Our first step into love in Christian history occurs before we leave the Bible itself. It happens in the New Testament. In this post I will illustrate love from three vantage points found in the New Testament.
First, the priority of love. Jesus established it in John 15:9-17, calling love “my commandment” and enjoining it as the ultimate task of the apostles. Paul carried the principle into the Greco-Roman world, making love “the greatest of these” in his message (1 Corinthians 13). In doing this, Jesus’ was fulfilling the Law (Matthew 5:17) and Paul was establishing it as the cornerstone of missiology.
We have already noted the priority of love in our look at the Trinity. Here is the opportunity to see that the first Christians “got the memo” and wove the thread of love into the tapestry of the Church as its golden thread. For them, love was the core of their theology—the sign that they were living for God alone. The priority of love moves right into the next point.
Secondly, the practice of love. The commitment of early Christianity to love was seen on the first day of the Church. Immediately after Pentecost, the first Christians had the daunting task of organizing the believers whose numbers had swelled in one day from 120 in the Upper Room to at least 3,000. The administrative challenge alone was breath taking, but in Acts 2:42-47 we see that the effort was as much about substance and spirit as it was about structure, if not more. It’s a biblical confirmation of the principle that form follows function.
And clearly, as these verses in Acts show, the church’s function was to manifest the two great commandments. Their design gave expression to worship and service, and in so doing it was a fellowship of love. The truth of this was not in their naming themselves a loving church, but in the surrounding society’s declaration as captured in Tertullian’s ‘Apology’ (chapter 39), It is mainly the deeds of a love so noble that lead many to put a brand upon us. “See how they love one another, they say.” As we say it today: the proof was in the pudding, or as Jesus put it, “You will know them by their fruit” (Matthew 7:16)

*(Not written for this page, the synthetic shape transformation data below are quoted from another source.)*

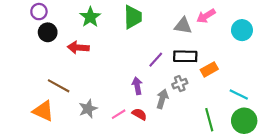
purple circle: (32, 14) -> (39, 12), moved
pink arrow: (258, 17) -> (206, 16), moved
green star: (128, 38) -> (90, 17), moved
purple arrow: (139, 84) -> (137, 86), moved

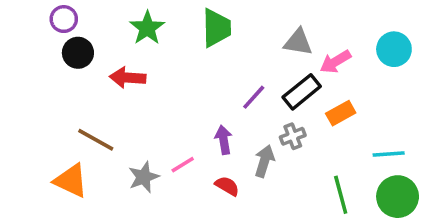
pink arrow: (206, 16) -> (335, 62), moved
black rectangle: (185, 56) -> (302, 92), turned -40
cyan line: (239, 95) -> (389, 154), turned -30
pink line: (119, 114) -> (183, 165), moved

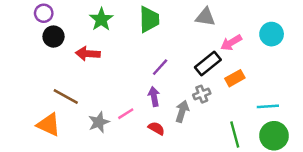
gray triangle: (298, 42) -> (205, 17), moved
purple line: (254, 97) -> (160, 67), moved

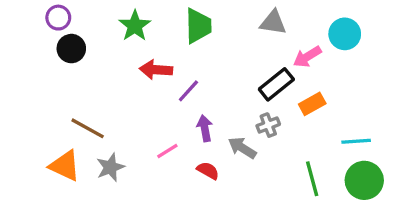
cyan circle: (272, 34) -> (345, 34), moved
red arrow: (88, 54) -> (156, 70), moved
purple line: (160, 67) -> (188, 91), moved
gray arrow: (182, 111) -> (242, 148), turned -75
gray star: (99, 122) -> (110, 167), moved

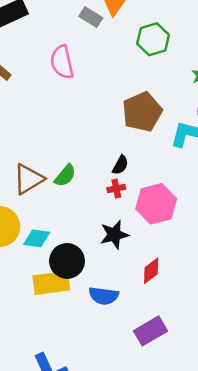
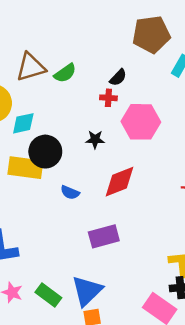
black star: (114, 235) -> (95, 139), size x0.7
cyan diamond: (37, 238) -> (23, 123), turned -35
red diamond: (151, 271) -> (119, 182), size x1.4
blue semicircle: (104, 296) -> (70, 193), size x0.7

The first two points of this post lead into the third one: the preservation of love. The Church did not exist long before it faced the temptation to make its theology of love a principle without practice. In his old age, and likely as the last living member of the Twelve, John made it is mission to call out the counterfeiting of love by making it a dangling doctrine divorced from behavior.
He wrote succinctly, yet powerfully, about the problem in 1 John 4: 7-21. Cutting through all the rhetoric, John simply said, “Those who don’t love their brothers and sisters whom they have seen can hardly love God whom they have not seen” (4:20).  Professed love without expressed love makes our witness a lie, John said, in the same way James had said earlier to the Church, “Faith is dead when it doesn’t result from faithful activity” (James 2:17)—activity clearly that of love.
The trajectory of Christian history is set before we leave the New Testament. It continues from then until now: love abides.
 Some have alleged that the phrase “brothers and sisters” limits the expression of love to fellow Christians, but there is nothing in this passage to support that. In fact, the context (e.g. 1 John 3: 18-24 and in 5:4) shows the victory of love is a world victory, not just one inside the Church.